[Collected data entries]
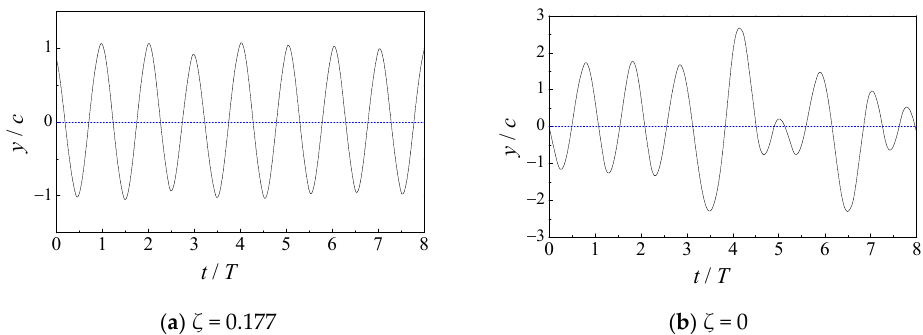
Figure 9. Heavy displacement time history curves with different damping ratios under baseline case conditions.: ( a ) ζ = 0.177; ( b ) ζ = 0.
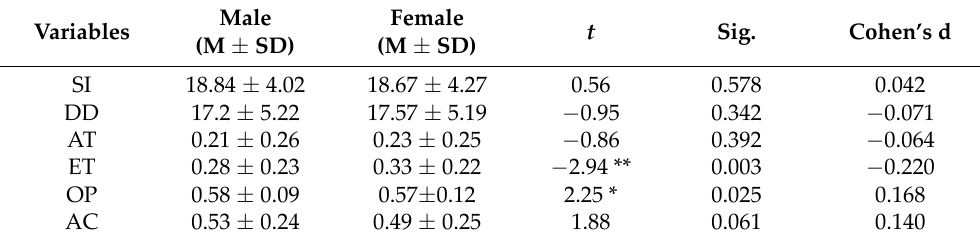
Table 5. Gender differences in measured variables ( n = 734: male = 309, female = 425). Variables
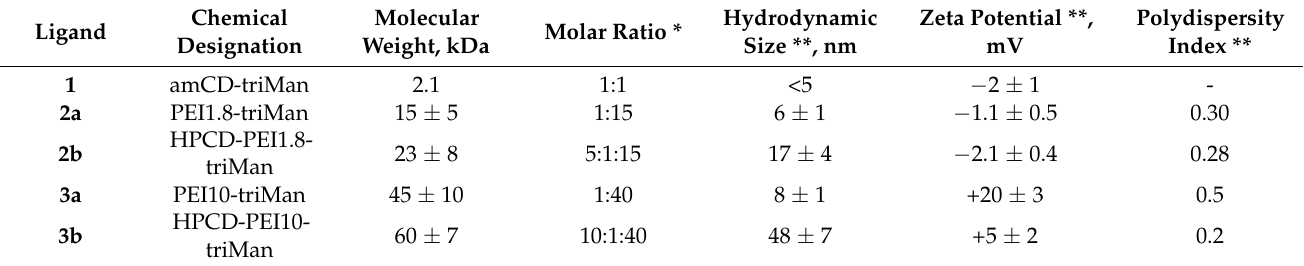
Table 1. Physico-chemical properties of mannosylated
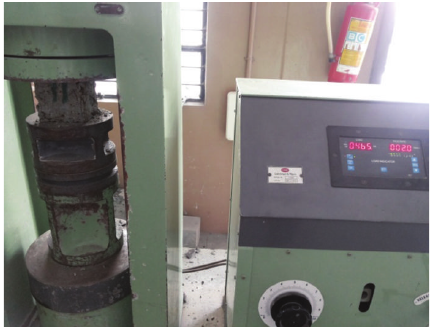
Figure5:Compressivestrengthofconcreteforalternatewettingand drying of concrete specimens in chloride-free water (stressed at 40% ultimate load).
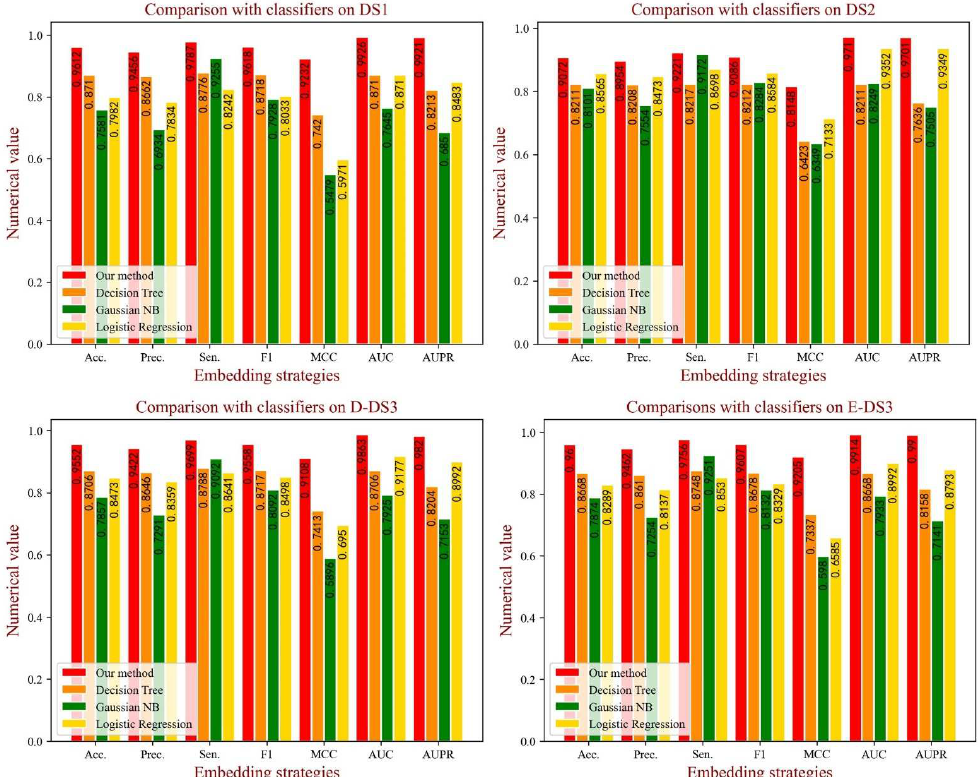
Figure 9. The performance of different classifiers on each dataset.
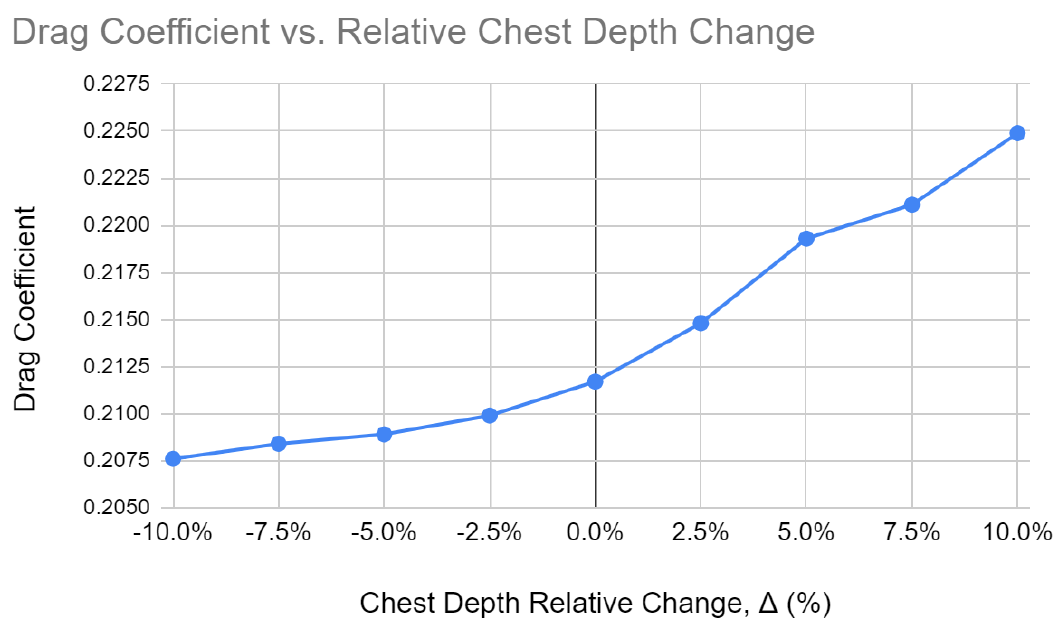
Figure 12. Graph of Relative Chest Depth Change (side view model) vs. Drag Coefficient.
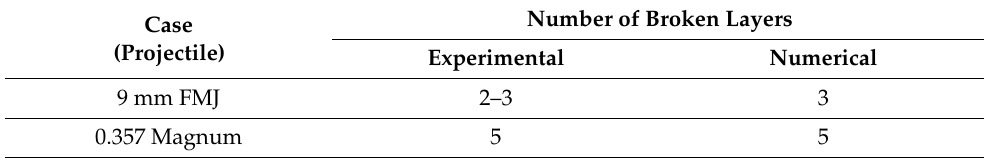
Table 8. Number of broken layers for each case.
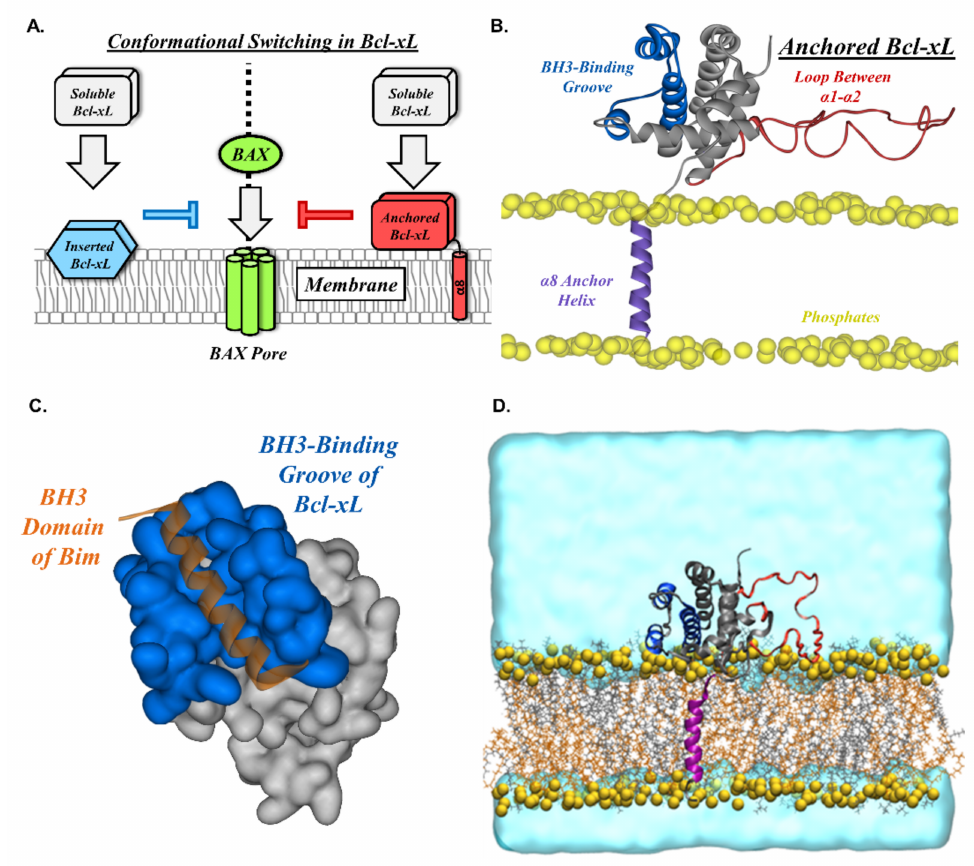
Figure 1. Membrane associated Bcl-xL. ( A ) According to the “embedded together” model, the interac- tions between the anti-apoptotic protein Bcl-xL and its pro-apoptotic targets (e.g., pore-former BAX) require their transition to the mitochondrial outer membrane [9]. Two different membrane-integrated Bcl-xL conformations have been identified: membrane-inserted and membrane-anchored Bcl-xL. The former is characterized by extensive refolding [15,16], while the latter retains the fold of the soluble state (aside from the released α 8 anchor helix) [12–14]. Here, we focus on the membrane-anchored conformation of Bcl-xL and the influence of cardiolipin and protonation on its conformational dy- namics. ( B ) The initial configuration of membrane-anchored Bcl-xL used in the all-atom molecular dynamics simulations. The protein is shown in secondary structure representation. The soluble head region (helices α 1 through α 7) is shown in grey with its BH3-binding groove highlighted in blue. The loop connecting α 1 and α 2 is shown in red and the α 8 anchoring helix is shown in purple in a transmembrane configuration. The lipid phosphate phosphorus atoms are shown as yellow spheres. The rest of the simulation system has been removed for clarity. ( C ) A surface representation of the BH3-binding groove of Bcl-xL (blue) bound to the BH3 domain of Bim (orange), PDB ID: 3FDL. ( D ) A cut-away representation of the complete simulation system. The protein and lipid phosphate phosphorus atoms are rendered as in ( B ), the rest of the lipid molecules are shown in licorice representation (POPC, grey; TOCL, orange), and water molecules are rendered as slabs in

◆ Work order: Pick out the lines above that hold the string "each" and show them.

◆ Solved problem:
Figure 9. The performance of different classifiers on each dataset.
Table 8. Number of broken layers for each case.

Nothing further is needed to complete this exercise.